■ **Sección del documento**
☆ ☆ ☆ ☆ ☆

Quizá, haya que detenerse un poco en ese recorrido impuesto, ese nacer, crecer, estudiar, trabajar y morir; donde lo único importante son logros superficiales y vacíos: buscarse en los lujos vulgares (autos caros, joyas, mansiones, etcétera), el ocio interminablemente podrido, las mujeres u hombres baratos (y no, no hablo de prostitución, carnicerías móviles, y ese tipo de cosas, más bien refiero a lo barato de la superficialidad, esa gente que se queda y se aferra a lo visual, al intento de lo hegemónico, al falso amor tan frío, interesado, a esas bolsas de personas completamente vacías) y demás.

☆ ☆ ☆ ☆ ☆

■ **Requisitos de la tarea**
(a) Transcribe de la reflexión sobre el recorrido impuesto el pasaje que comienza en "Quizá, haya que" y termina en "vacías) y demás.".
(b) Indica si cada afirmación concuerda con la reflexión sobre el recorrido impuesto. Responde sí o no y cita las palabras del texto que lo deciden. (i) El recorrido impuesto se enumera como nacer, crecer, estudiar, trabajar y morir. (ii) Al mencionar a las mujeres u hombres baratos, el texto se refiere a la prostitución. (iii) Entre los lujos vulgares se mencionan autos caros, joyas y mansiones.
(c) Prolonga la reflexión sobre el recorrido impuesto a partir de su última oración.

■ **Conjunto de registros**
☆ ☆ ☆ ☆ ☆

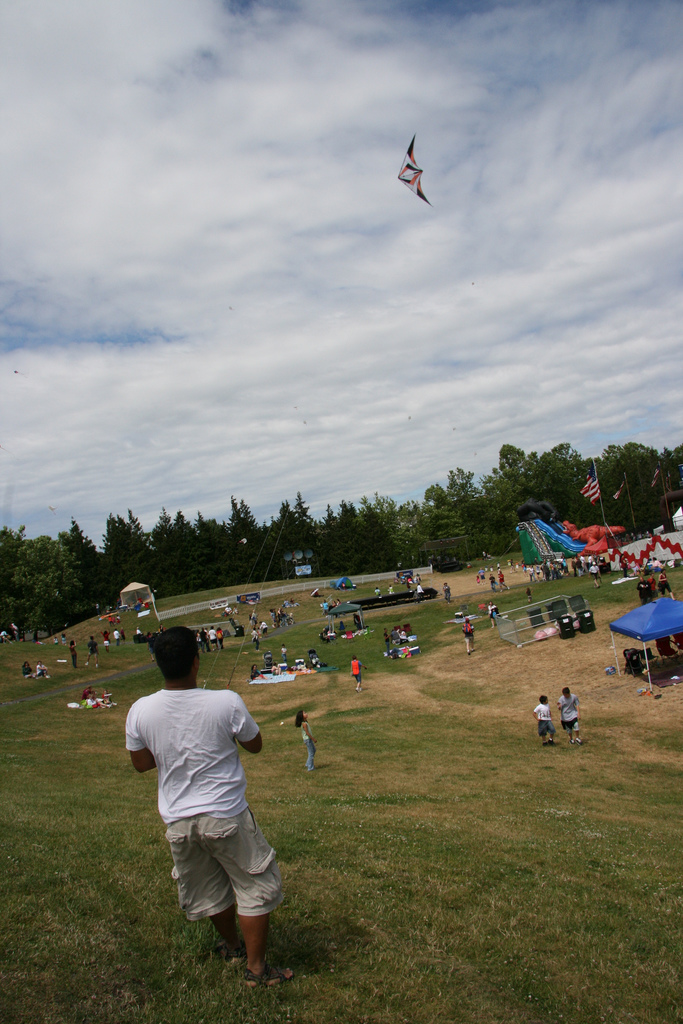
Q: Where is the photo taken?
A: At a park.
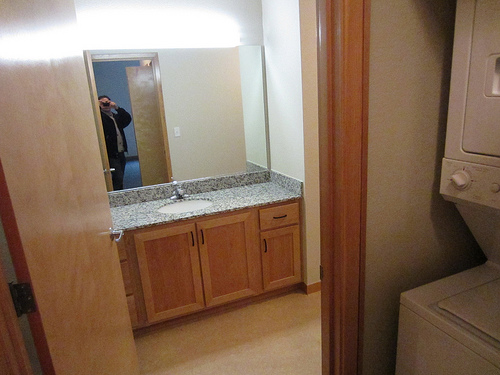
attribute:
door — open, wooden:
[0, 2, 147, 373]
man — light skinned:
[96, 94, 133, 186]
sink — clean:
[156, 195, 215, 215]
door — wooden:
[2, 52, 164, 372]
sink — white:
[138, 182, 253, 239]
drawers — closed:
[258, 206, 305, 227]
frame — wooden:
[316, 0, 370, 373]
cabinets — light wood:
[117, 197, 304, 332]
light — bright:
[72, 8, 254, 73]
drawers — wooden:
[76, 181, 306, 304]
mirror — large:
[91, 47, 269, 198]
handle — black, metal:
[184, 229, 197, 249]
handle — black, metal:
[195, 225, 206, 246]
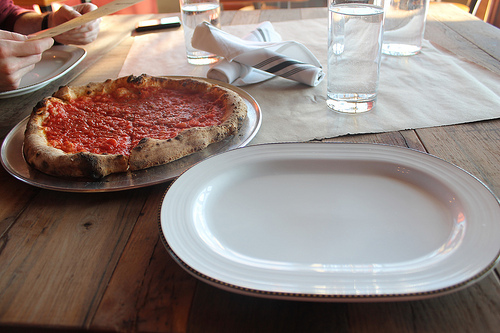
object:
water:
[328, 7, 380, 110]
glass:
[181, 0, 216, 65]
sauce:
[40, 86, 233, 151]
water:
[376, 7, 426, 57]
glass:
[377, 0, 427, 57]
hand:
[1, 28, 58, 92]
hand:
[51, 3, 102, 45]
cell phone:
[135, 17, 181, 31]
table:
[0, 0, 499, 333]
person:
[2, 1, 97, 90]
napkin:
[190, 21, 323, 88]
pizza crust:
[16, 73, 249, 179]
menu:
[27, 0, 146, 41]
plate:
[155, 142, 498, 301]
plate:
[0, 73, 263, 194]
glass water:
[182, 5, 220, 63]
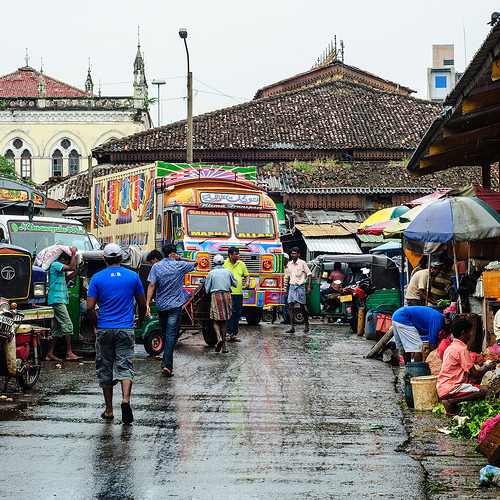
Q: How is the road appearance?
A: Wet.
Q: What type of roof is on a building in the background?
A: Shingles.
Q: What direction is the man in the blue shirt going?
A: Toward the big bus.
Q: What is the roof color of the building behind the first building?
A: Red.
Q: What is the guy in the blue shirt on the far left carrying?
A: A big bag over head.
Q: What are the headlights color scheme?
A: Orange.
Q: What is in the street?
A: The big bus and people walking.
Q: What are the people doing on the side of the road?
A: Working.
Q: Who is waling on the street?
A: The people.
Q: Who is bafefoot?
A: The man.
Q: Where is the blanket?
A: Man's head.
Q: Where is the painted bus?
A: Street.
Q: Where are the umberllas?
A: Side of street.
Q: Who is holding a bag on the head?
A: A man.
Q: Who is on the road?
A: Several people.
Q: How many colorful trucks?
A: 1.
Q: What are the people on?
A: Street.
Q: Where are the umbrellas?
A: To the right.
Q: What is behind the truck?
A: Building.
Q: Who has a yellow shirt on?
A: A man.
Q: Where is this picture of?
A: Market.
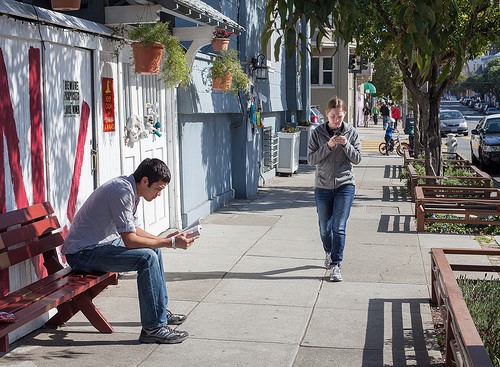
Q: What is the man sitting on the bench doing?
A: Reading a book.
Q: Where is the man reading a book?
A: On a bench.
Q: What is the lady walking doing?
A: Looking at phone.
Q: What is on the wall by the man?
A: White double doors with windows.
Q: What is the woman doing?
A: Walking and texting.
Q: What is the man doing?
A: Reading.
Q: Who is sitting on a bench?
A: A young man.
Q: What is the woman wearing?
A: Gray hoodie.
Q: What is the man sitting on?
A: A red bench.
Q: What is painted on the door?
A: Red stripes.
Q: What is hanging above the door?
A: Flower pots.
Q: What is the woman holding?
A: A phone.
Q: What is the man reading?
A: A book.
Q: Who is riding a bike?
A: A child.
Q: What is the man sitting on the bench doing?
A: The man is reading a book.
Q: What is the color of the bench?
A: The color is red.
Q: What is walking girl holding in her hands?
A: She is holding a phone.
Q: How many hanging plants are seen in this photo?
A: Three hanging plants.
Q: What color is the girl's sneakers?
A: The color is white.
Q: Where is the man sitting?
A: The man is sitting on a bench.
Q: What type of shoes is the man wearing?
A: The man is wearing sneakers.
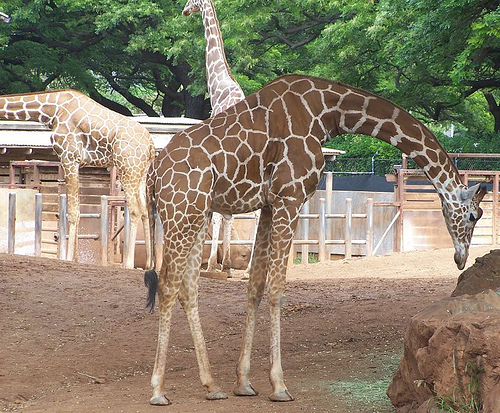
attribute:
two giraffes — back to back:
[2, 67, 484, 407]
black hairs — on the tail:
[143, 268, 158, 313]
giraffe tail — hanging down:
[143, 175, 166, 308]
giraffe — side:
[143, 85, 483, 385]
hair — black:
[141, 271, 158, 307]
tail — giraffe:
[144, 211, 161, 292]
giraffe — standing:
[140, 63, 490, 401]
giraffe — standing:
[0, 82, 158, 276]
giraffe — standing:
[178, 0, 294, 291]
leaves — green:
[375, 64, 412, 90]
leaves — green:
[274, 54, 424, 77]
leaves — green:
[168, 27, 198, 50]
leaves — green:
[472, 6, 496, 41]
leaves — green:
[66, 22, 166, 83]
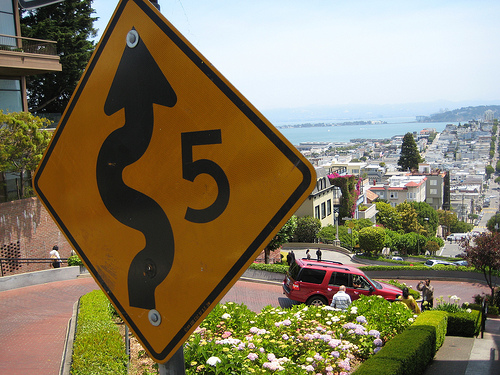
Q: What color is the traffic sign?
A: Yellow.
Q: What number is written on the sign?
A: 5.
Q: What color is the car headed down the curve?
A: Red.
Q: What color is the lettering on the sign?
A: Black.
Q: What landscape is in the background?
A: Ocean.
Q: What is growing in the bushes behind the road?
A: Flowers.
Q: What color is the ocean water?
A: Blue.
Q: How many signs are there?
A: One.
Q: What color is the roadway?
A: Red.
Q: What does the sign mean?
A: Winding road.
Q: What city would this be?
A: San Francisco.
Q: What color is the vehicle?
A: Red.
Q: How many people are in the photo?
A: 8.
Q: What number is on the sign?
A: 5.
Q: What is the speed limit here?
A: 5.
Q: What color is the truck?
A: Red.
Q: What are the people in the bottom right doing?
A: Taking a picture.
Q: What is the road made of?
A: Brick.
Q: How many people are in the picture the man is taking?
A: 2.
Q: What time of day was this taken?
A: Afternoon.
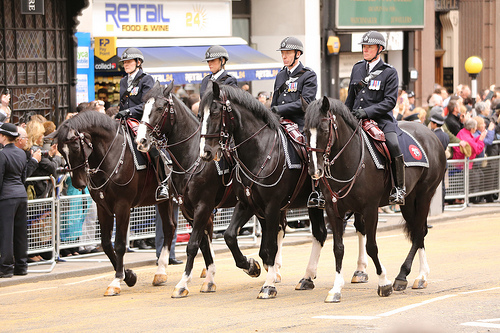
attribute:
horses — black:
[105, 98, 412, 230]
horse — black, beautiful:
[191, 81, 335, 301]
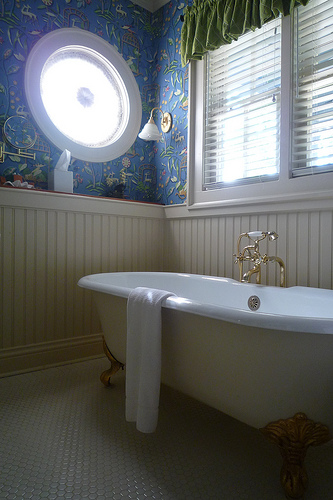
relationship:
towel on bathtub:
[119, 289, 170, 445] [83, 266, 330, 428]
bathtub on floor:
[83, 266, 330, 428] [5, 412, 116, 492]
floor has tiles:
[5, 412, 116, 492] [44, 430, 64, 442]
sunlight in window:
[60, 61, 116, 132] [38, 30, 145, 165]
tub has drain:
[83, 266, 330, 428] [239, 295, 264, 313]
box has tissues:
[52, 165, 81, 193] [52, 149, 83, 196]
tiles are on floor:
[44, 430, 64, 442] [5, 412, 116, 492]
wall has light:
[153, 48, 178, 91] [135, 108, 174, 153]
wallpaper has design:
[124, 24, 190, 72] [127, 41, 152, 66]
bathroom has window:
[8, 6, 330, 494] [38, 30, 145, 165]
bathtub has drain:
[83, 266, 330, 428] [239, 295, 264, 313]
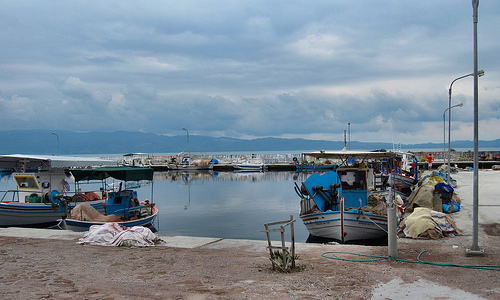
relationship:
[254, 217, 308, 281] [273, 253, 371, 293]
strick in ground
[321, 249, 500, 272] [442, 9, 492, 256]
hose near pole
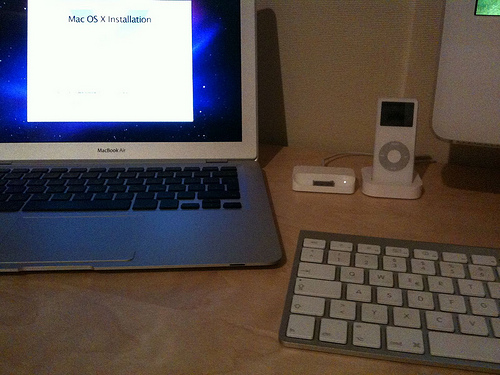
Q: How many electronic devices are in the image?
A: Two.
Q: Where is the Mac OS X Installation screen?
A: On the laptop.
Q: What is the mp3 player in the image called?
A: An iPod.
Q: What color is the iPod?
A: White.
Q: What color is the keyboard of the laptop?
A: Black.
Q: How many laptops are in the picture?
A: One.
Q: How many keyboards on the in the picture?
A: Two.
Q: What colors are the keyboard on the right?
A: White and gray.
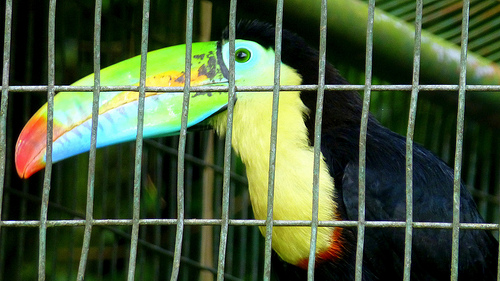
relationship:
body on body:
[223, 37, 494, 280] [211, 21, 497, 277]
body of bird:
[300, 63, 494, 280] [14, 20, 498, 279]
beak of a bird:
[12, 42, 224, 180] [14, 20, 498, 279]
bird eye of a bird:
[231, 47, 248, 62] [14, 20, 498, 279]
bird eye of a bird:
[231, 47, 248, 62] [51, 38, 416, 276]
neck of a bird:
[219, 40, 336, 245] [14, 20, 498, 279]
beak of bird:
[12, 42, 224, 180] [14, 20, 498, 279]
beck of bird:
[12, 27, 222, 184] [14, 20, 498, 279]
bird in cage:
[36, 52, 498, 273] [9, 4, 491, 265]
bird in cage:
[14, 20, 498, 279] [9, 4, 491, 265]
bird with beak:
[14, 20, 498, 279] [12, 42, 224, 182]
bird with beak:
[14, 20, 498, 279] [7, 30, 245, 185]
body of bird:
[223, 37, 494, 280] [14, 20, 498, 279]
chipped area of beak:
[195, 45, 231, 92] [12, 42, 224, 182]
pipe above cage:
[305, 1, 491, 127] [9, 4, 491, 265]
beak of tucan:
[12, 42, 224, 182] [20, 17, 498, 279]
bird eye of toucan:
[231, 47, 248, 62] [42, 35, 349, 182]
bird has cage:
[14, 20, 498, 279] [9, 4, 491, 265]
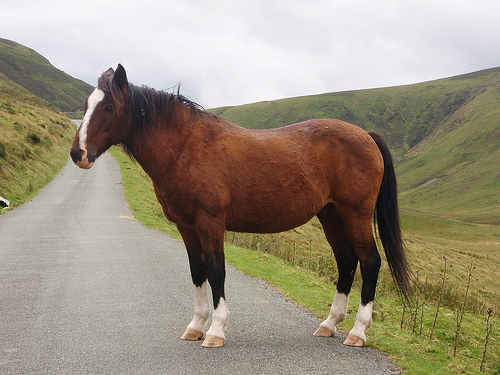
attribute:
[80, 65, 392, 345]
horse — brown, white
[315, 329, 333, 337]
hoof — back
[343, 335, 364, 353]
hoof — back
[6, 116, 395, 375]
concrete — gray, paved, long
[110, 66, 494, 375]
grass — green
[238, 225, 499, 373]
fence — wire, long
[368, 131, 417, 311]
tail — black, long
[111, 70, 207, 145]
mane — black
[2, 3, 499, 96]
sky — gray, cloudy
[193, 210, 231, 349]
leg — brown, black, beige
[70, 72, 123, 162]
face — long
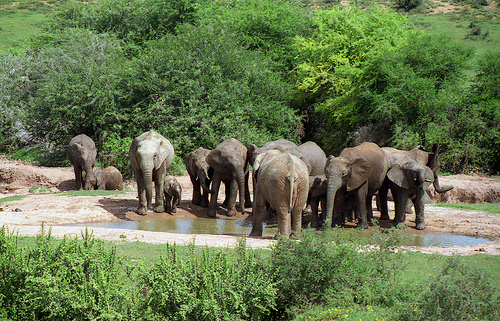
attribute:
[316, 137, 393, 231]
elephant — small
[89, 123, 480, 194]
elephants — standing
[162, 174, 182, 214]
baby elephant — standing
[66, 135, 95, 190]
elephant — dark grey, dry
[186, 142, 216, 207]
elephant — dry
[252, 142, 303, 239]
elephant — dry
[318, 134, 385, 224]
elephant — dry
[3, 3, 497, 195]
trees — green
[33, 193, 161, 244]
dirt — brown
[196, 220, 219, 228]
water — muddy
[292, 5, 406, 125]
tree — lighter green, darker trees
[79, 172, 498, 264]
pool — grey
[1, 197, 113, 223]
dirt — brown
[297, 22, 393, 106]
leaves — light green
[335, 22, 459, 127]
tree — tall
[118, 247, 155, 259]
grass — green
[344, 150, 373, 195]
ear — gray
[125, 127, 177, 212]
elephant — dark grey, dry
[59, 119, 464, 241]
elephants — standing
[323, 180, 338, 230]
trunk — elephant's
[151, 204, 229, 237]
water — between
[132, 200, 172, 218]
elephant feet — wet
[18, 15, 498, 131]
grass background — green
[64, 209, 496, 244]
water — shallow, grey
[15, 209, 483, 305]
forefront — green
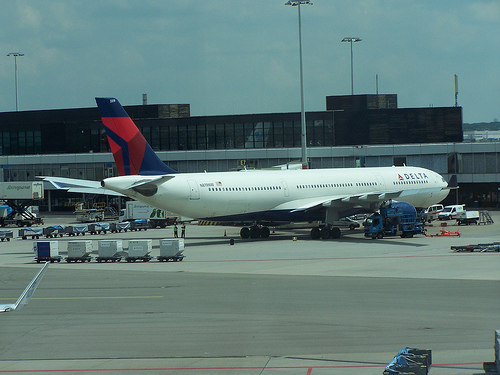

☆ ☆ ☆ ☆ ☆

■ **Respuestas por ítem**
(a)
Quizá, haya que detenerse un poco en ese recorrido impuesto, ese nacer, crecer, estudiar, trabajar y morir; donde lo único importante son logros superficiales y vacíos: buscarse en los lujos vulgares (autos caros, joyas, mansiones, etcétera), el ocio interminablemente podrido, las mujeres u hombres baratos (y no, no hablo de prostitución, carnicerías móviles, y ese tipo de cosas, más bien refiero a lo barato de la superficialidad, esa gente que se queda y se aferra a lo visual, al intento de lo hegemónico, al falso amor tan frío, interesado, a esas bolsas de personas completamente vacías) y demás.

(b)
(i) Sí: "ese nacer, crecer, estudiar, trabajar y morir".
(ii) No: "y no, no hablo de prostitución".
(iii) Sí: "autos caros, joyas, mansiones".

(c)
Detenerse en cualquier punto, mirar y pensar sobre este cemento viejo, replantearse los pasos de estas zapatillas ultra promocionadas, mirar a un costado tímido que nos reclama con amor, mirar el verde pasto, lanzarse a él con pies desnudos, sentir la tierra en el caminar. Y caminar como a uno le plazca, pasos cortos o largos, derecho o en zigzag, correr o caminar, de espaldas, de frente, de costado, y claro, tropezar, la herida la sangre y al final una sonrisa al estrellarse, reírse de uno mismo y de la vida, recostarse por un rato y ver el cielo, recapacitar y buscar entender la caída para después levantarse y seguir (pero nunca acostumbrarse al suelo, y soldarse a él en ese confort, renunciar al confort).

Al compás de este camino sin camino, esta pequeña libertad, ir creando cimientos, construcciones propias, empaparse de vida, hasta llegar al final para sentir la tierra una última vez, poder ya sentarse, cansados de tanto vivir, sentarse y lanzar los ojos hacia lo pasado, vislumbrar los cimientos que solo fueron eso, los pasos ebrios y rectos, los tropiezos y pozos, y por último todo lo construido, por última vez apreciarlo todo, toda la extensión del gran pastizal, el placer de abandonar el cemento cementerio.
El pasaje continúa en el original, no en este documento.